▶

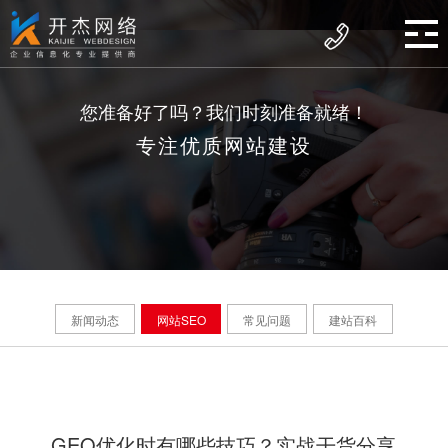
您准备好了吗？我们时刻准备就绪！
专注优质网站建设
新闻动态
网站SEO
常见问题
建站百科
GEO优化时有哪些技巧？实战干货分享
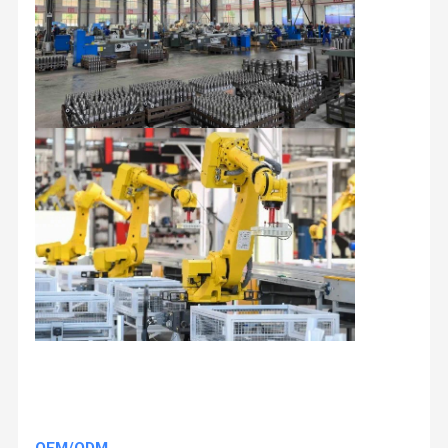
OEM/ODM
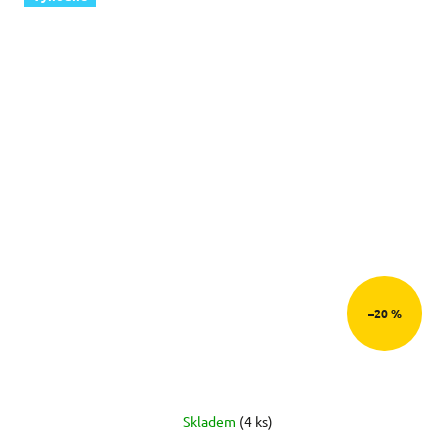
–20 %
Skladem
(4 ks)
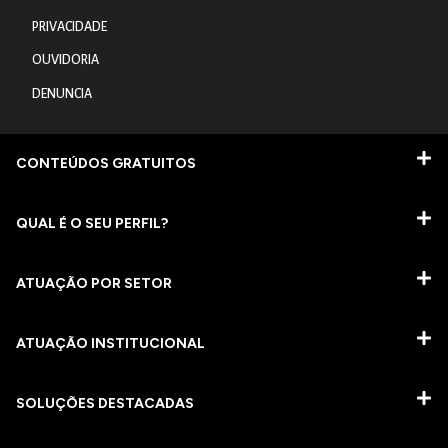
PRIVACIDADE
OUVIDORIA
DENUNCIA
CONTEÚDOS GRATUITOS
QUAL É O SEU PERFIL?
ATUAÇÃO POR SETOR
ATUAÇÃO INSTITUCIONAL
SOLUÇÕES DESTACADAS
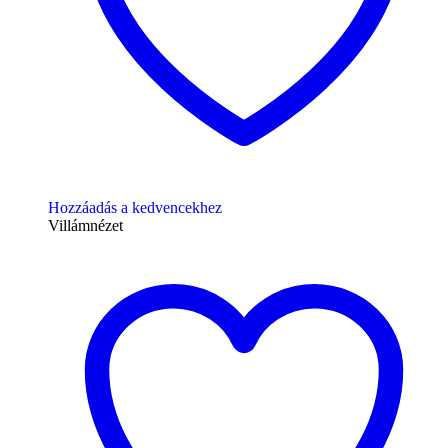
Hozzáadás a kedvencekhez
Villámnézet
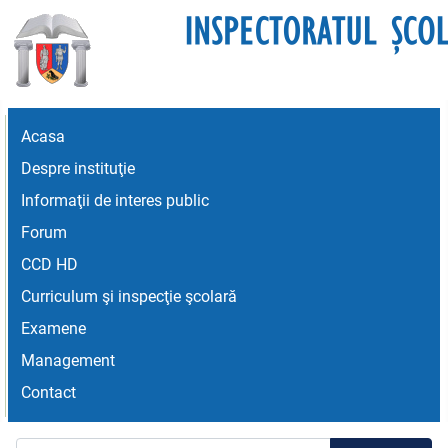
Acasa
Despre instituţie
Informaţii de interes public
Forum
CCD HD
Curriculum şi inspecţie şcolară
Examene
Management
Contact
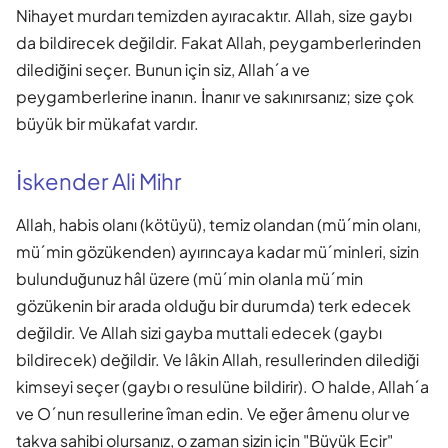
Nihayet murdarı temizden ayıracaktır. Allah, size gaybı
da bildirecek değildir. Fakat Allah, peygamberlerinden
dilediğini seçer. Bunun için siz, Allah´a ve
peygamberlerine inanın. İnanır ve sakınırsanız; size çok
büyük bir mükafat vardır.
İskender Ali Mihr
Allah, habis olanı (kötüyü), temiz olandan (mü´min olanı,
mü´min gözükenden) ayırıncaya kadar mü´minleri, sizin
bulunduğunuz hâl üzere (mü´min olanla mü´min
gözükenin bir arada olduğu bir durumda) terk edecek
değildir. Ve Allah sizi gayba muttali edecek (gaybı
bildirecek) değildir. Ve lâkin Allah, resullerinden dilediği
kimseyi seçer (gaybı o resulüne bildirir). O halde, Allah´a
ve O´nun resullerine îman edin. Ve eğer âmenu olur ve
takva sahibi olursanız, o zaman sizin için "Büyük Ecir"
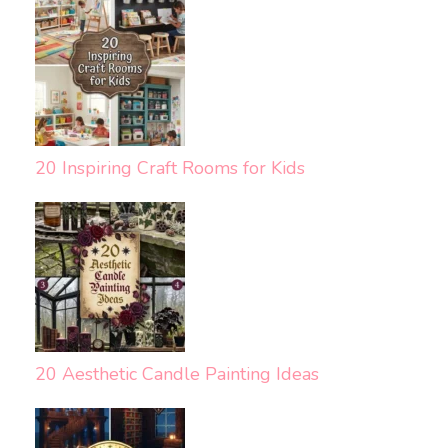
20 Inspiring Craft Rooms for Kids
20 Aesthetic Candle Painting Ideas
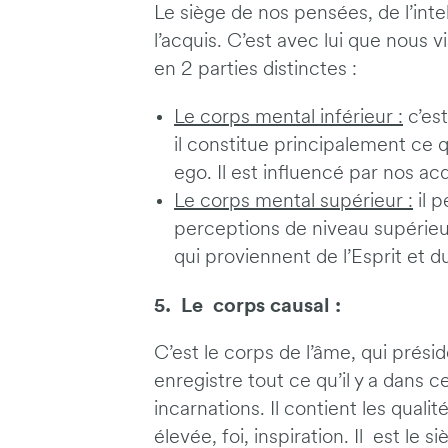
Le siège de nos pensées, de l’intel
l’acquis. C’est avec lui que nous v
en 2 parties distinctes :
Le corps mental inférieur :
c’est
il constitue principalement ce 
ego. Il est influencé par nos ac
Le corps mental supérieur :
il p
perceptions de niveau supérie
qui proviennent de l’Esprit et du
5. Le corps causal :
C’est le corps de l’âme, qui présid
enregistre tout ce qu’il y a dans c
incarnations. Il contient les qualité
élevée, foi, inspiration. Il est le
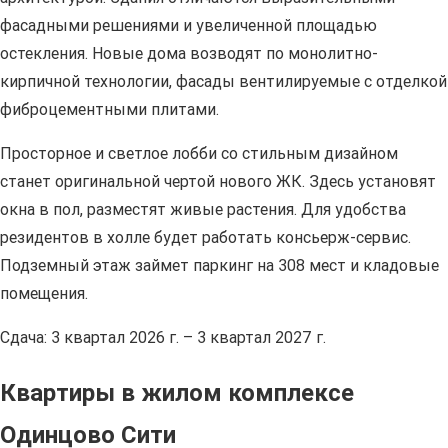
фасадными решениями и увеличенной площадью
остекления. Новые дома возводят по монолитно-
кирпичной технологии, фасады вентилируемые с отделкой
фиброцементными плитами.
Просторное и светлое лобби со стильным дизайном
станет оригинальной чертой нового ЖК. Здесь установят
окна в пол, разместят живые растения. Для удобства
резидентов в холле будет работать консьерж-сервис.
Подземный этаж займет паркинг на 308 мест и кладовые
помещения.
Сдача: 3 квартал 2026 г. – 3 квартал 2027 г.
Квартиры в жилом комплексе
Одинцово Сити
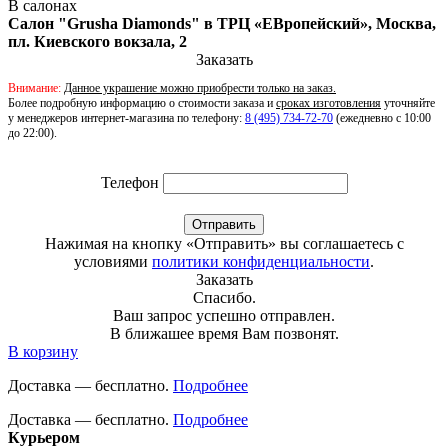
В салонах
Салон "Grusha Diamonds" в ТРЦ «ЕВропейский», Москва,
пл. Киевского вокзала, 2
Заказать
Внимание:
Данное украшение можно приобрести только на заказ.
Более подробную информацию о стоимости заказа и
сроках изготовления
уточняйте
у менеджеров интернет-магазина по телефону:
8 (495) 734-72-70
(ежедневно с 10:00
до 22:00).
Телефон
Отправить
Нажимая на кнопку «Отправить» вы соглашаетесь с
условиями
политики конфиденциальности
.
Заказать
Спасибо.
Ваш запрос успешно отправлен.
В ближашее время Вам позвонят.
В корзину
Доставка — бесплатно.
Подробнее
Доставка — бесплатно.
Подробнее
Курьером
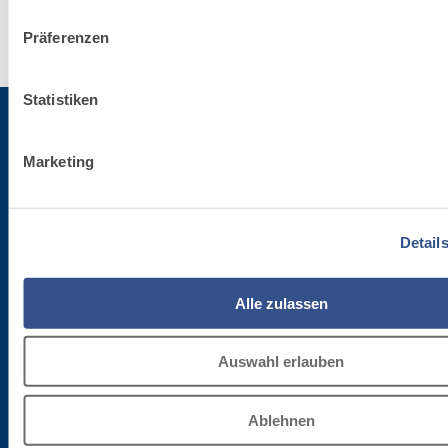
Erfahre
Präferenzen
mehr
Statistiken
Marketing
Für die Newsletter anmelden
Bleibe auf dem Laufenden betreffend die letzten Neuheiten von Fassa Bortolo
Detail
Alle zulassen
Auswahl erlauben
Ablehnen
Firmenzentrale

◀

### [What the task asks]
Wherever a line in the data above contains the word "seçer", copy that line.

### [Task result]
dilediğini seçer. Bunun için siz, Allah´a ve
kimseyi seçer (gaybı o resulüne bildirir). O halde, Allah´a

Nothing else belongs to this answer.